The most prominent feature of political thought since the Enlightenment (both in the academic theories and in the public’s common sense) is surely the language of inalienable rights.

In fact, the emergence of inalienable political rights marks a break from more ancient times and is the distinctive feature of modern politics. Every mainstream political view in the United States accepts both the existence of individual rights and that an essential role of the state lies in safeguarding these rights.

What these rights are (e.g., whether employment or health care is a right) often is a subject on which persons of different political persuasions differ. And while some political theories maintain that the sole purpose of government is to safeguard individual rights (libertarianism, for example), other political theories maintain that the state has other aims in addition to safeguarding rights.

As an example of the latter case, traditional conservatism holds that the government ought to maintain public order, in addition to protecting individual rights.

As Americans, we cherish our rights. However, those who are skeptical about the other products of modernity (Enlightenment rationalism, modern pedagogy, and so on) might begin to wonder if there is something amiss within the philosophy of individual rights.

Is it plausible that the doctrine of individual rights managed to escape the flaws which characterize the modern project as a whole?

This seems improbable on its face. The doctrine of rights is not tangential to the modern project, it is its political expression.

Could it be that while Enlightenment’s epistemology is fundamentally flawed and its metaphysics leaves no place for God (though this realization only came gradually), the Enlightenment political philosophy stands unscathed by these errors?

It is possible; however, given that political theory shares much common ground with metaphysical and epistemological thinkers, we have no initial reason for any confidence.

Christians should be particularly skeptical. In the West, Christians largely had control of political institutions since the fourth century and through the Middle Ages. The doctrine of individual rights emerged not as Christian political power increased, but as more and more countries were given over to the secular governments.

These general historical observations seem to indicate that individual rights are a secular, and not a Christian, concept.

While it would perhaps be comfortable to believe that, while a belief in inalienable rights is perhaps not a distinctively Christian concept, it is consistent with Christianity, or — at the very least — that it does not contradict Christianity.

To take this road, there must be no political philosophy inherent to Christian theology that is incompatible with the doctrine of inalienable rights.

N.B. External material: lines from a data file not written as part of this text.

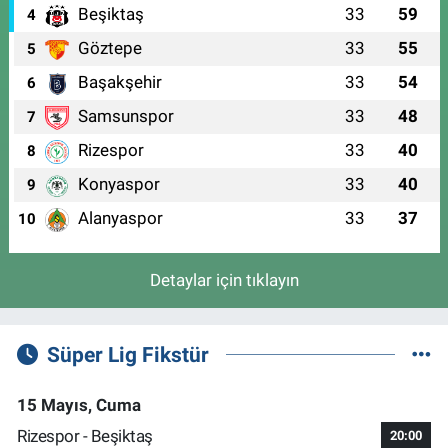
Beşiktaş
33
59
4
Göztepe
33
55
5
Başakşehir
33
54
6
Samsunspor
33
48
7
Rizespor
33
40
8
Konyaspor
33
40
9
Alanyaspor
33
37
10
Detaylar için tıklayın
Süper Lig Fikstür
15 Mayıs, Cuma
Rizespor - Beşiktaş
20:00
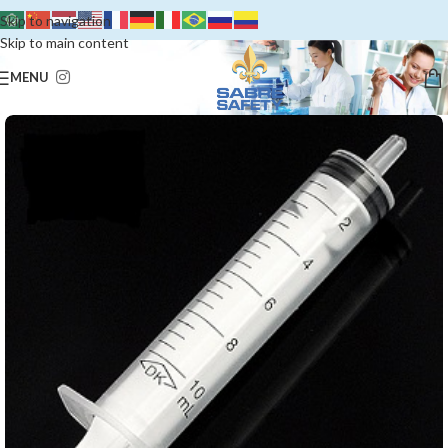
Skip to navigation
Skip to main content
MENU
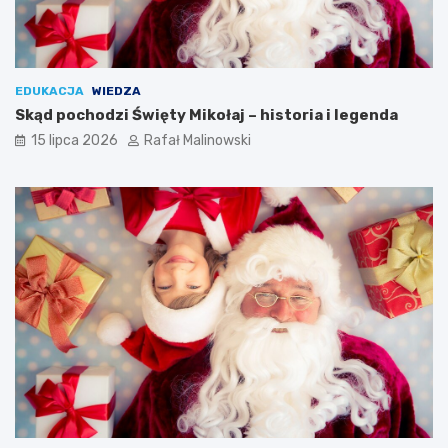
EDUKACJA
WIEDZA
Skąd pochodzi Święty Mikołaj – historia i legenda
15 lipca 2026
Rafał Malinowski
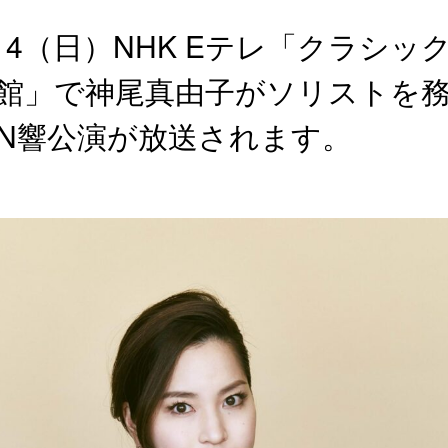
/14（日）NHK Eテレ「クラシッ
館」で神尾真由子がソリストを
N響公演が放送されます。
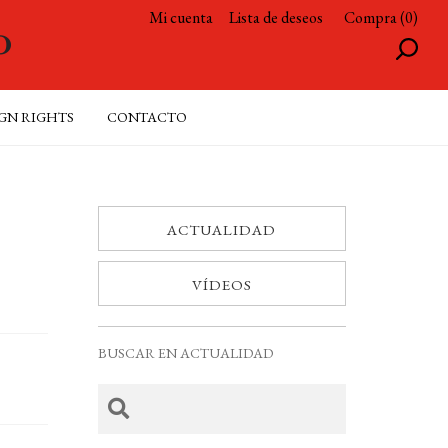
Mi cuenta
Lista de deseos
Compra (0)
GN RIGHTS
CONTACTO
ACTUALIDAD
VÍDEOS
BUSCAR EN ACTUALIDAD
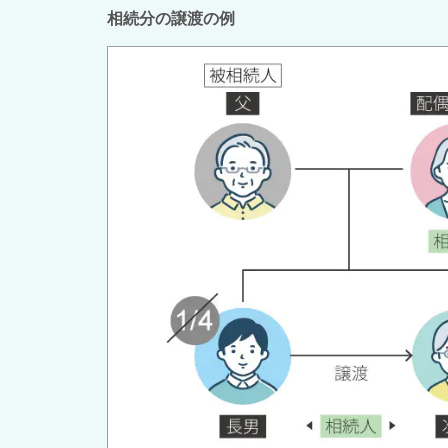
相続分の譲渡の例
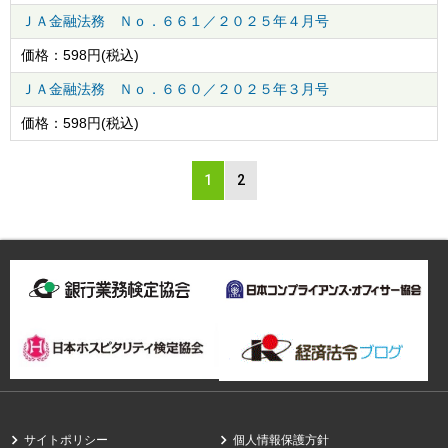
ＪＡ金融法務 Ｎｏ．６６１／２０２５年４月号
価格：
598
円(税込)
ＪＡ金融法務 Ｎｏ．６６０／２０２５年３月号
価格：
598
円(税込)
1
2
サイトポリシー
個人情報保護方針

In order to make this argument, one must have a concept of what the political implications arise out of Christian theology. This will be the subject of a further post.

Further, the Christian wishing to retain a belief in inalienable rights must not only establish that these are permissible for a Christian to believe in, but he must come up with a positive argument for the existence of these rights.

Proving the existence of these rights is infamously difficult, and most take the existence of natural rights without any sort of evidence.

The implications of the question of rights are quite broad. Perhaps all political discourse in the United States is predicated on the existence of natural rights. What if this is incorrect? What if another, more plausible approach exists?